*** Opening RECORDS TO USE ***

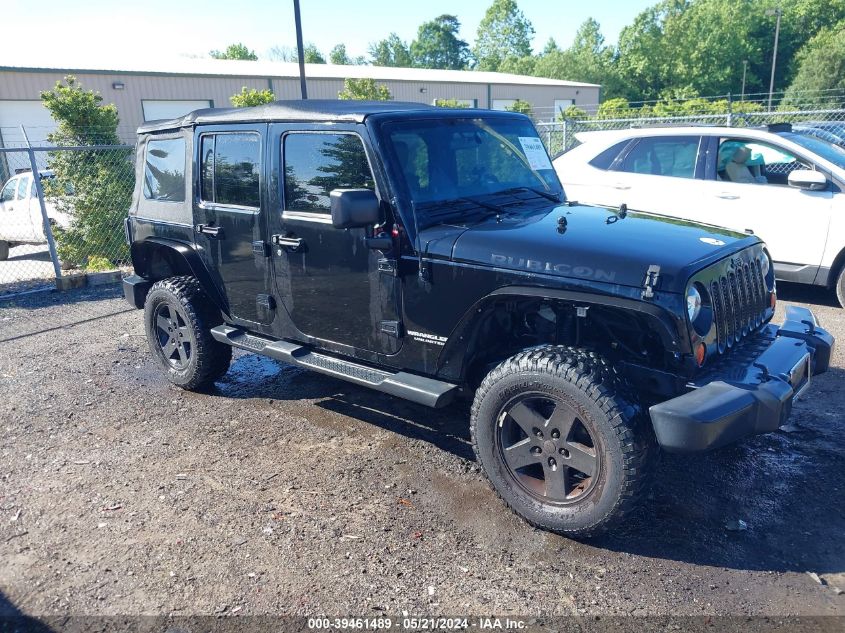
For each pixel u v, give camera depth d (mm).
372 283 3834
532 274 3230
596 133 8078
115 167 11164
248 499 3729
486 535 3361
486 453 3453
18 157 22219
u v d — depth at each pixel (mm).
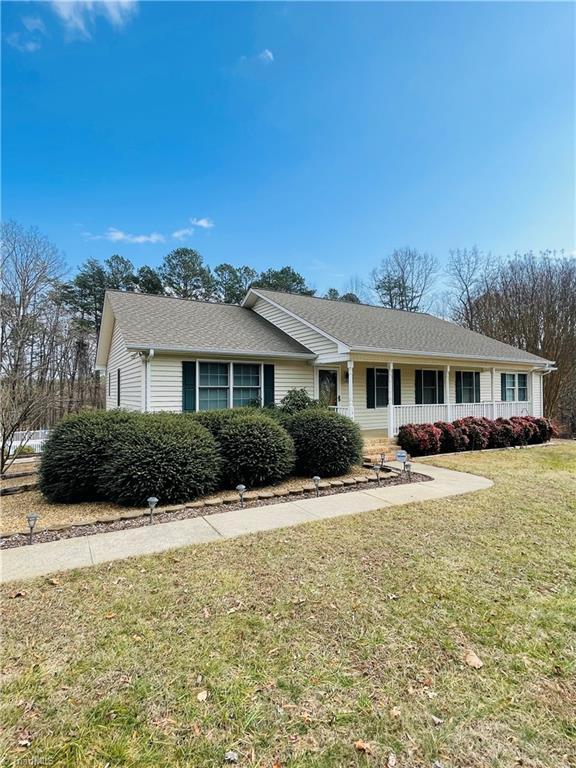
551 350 21156
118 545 4281
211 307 13328
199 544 4285
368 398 12875
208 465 6246
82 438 6375
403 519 5082
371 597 3129
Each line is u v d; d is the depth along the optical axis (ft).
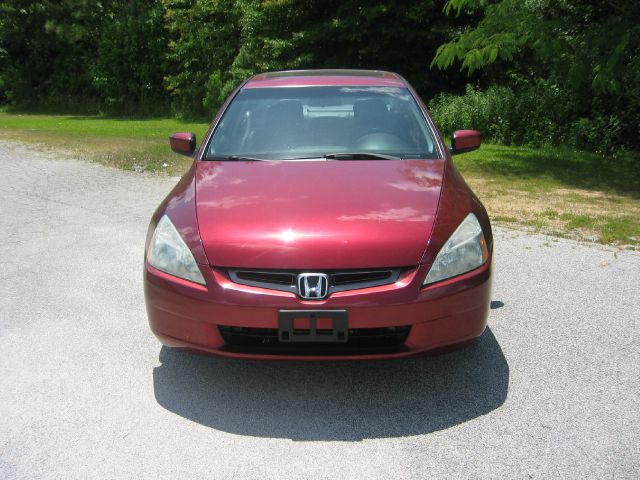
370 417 9.30
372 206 10.19
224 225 9.84
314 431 8.95
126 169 33.42
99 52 90.33
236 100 14.46
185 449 8.54
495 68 51.21
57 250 17.97
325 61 63.93
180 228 10.05
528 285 14.89
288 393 10.07
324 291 8.99
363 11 58.18
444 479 7.79
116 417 9.36
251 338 9.46
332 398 9.89
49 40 96.22
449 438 8.70
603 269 16.06
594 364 10.87
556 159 37.14
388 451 8.41
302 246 9.27
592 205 23.84
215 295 9.20
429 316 9.18
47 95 99.30
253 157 12.60
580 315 13.05
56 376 10.63
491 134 46.24
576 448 8.39
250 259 9.25
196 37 78.48
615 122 39.27
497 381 10.33
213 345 9.40
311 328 9.00
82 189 27.61
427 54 61.72
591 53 32.37
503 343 11.76
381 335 9.26
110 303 13.94
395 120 13.57
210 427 9.08
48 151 41.11
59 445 8.63
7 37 95.91
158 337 9.99
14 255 17.48
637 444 8.46
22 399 9.87
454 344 9.52
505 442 8.57
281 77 15.72
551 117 43.55
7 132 57.41
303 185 10.96
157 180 30.09
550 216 21.86
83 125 69.82
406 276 9.20
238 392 10.11
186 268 9.53
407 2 58.85
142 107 88.12
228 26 76.79
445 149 12.94
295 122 13.52
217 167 12.09
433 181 11.24
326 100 14.23
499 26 34.55
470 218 10.29
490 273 9.90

*** Closing RECORDS TO USE ***

● **WHAT YOU NEED TO DO**
When printing the entries, leave out the images and keep everything else exact.

● **PROBLEM SOLUTION**
For each pixel u v, give camera depth d (mm).
372 283 3834
532 274 3230
596 133 8078
115 167 11164
248 499 3729
486 535 3361
486 453 3453
18 157 22219
u v d — depth at each pixel (mm).
551 350 21156
118 545 4281
211 307 13328
199 544 4285
368 398 12875
208 465 6246
82 438 6375
403 519 5082
371 597 3129
Each line is u v d; d is the depth along the optical axis (ft).
370 417 9.30
372 206 10.19
224 225 9.84
314 431 8.95
126 169 33.42
99 52 90.33
236 100 14.46
185 449 8.54
495 68 51.21
57 250 17.97
325 61 63.93
180 228 10.05
528 285 14.89
288 393 10.07
324 291 8.99
363 11 58.18
444 479 7.79
116 417 9.36
251 338 9.46
332 398 9.89
49 40 96.22
449 438 8.70
603 269 16.06
594 364 10.87
556 159 37.14
388 451 8.41
302 246 9.27
592 205 23.84
215 295 9.20
429 316 9.18
47 95 99.30
253 157 12.60
580 315 13.05
56 376 10.63
491 134 46.24
576 448 8.39
250 259 9.25
196 37 78.48
615 122 39.27
497 381 10.33
213 345 9.40
311 328 9.00
82 189 27.61
427 54 61.72
591 53 32.37
503 343 11.76
381 335 9.26
110 303 13.94
395 120 13.57
210 427 9.08
48 151 41.11
59 445 8.63
7 37 95.91
158 337 9.99
14 255 17.48
637 444 8.46
22 399 9.87
454 344 9.52
505 442 8.57
281 77 15.72
551 117 43.55
7 132 57.41
303 185 10.96
157 180 30.09
550 216 21.86
83 125 69.82
406 276 9.20
238 392 10.11
186 268 9.53
407 2 58.85
142 107 88.12
228 26 76.79
445 149 12.94
295 122 13.52
217 167 12.09
433 181 11.24
326 100 14.23
499 26 34.55
470 218 10.29
490 273 9.90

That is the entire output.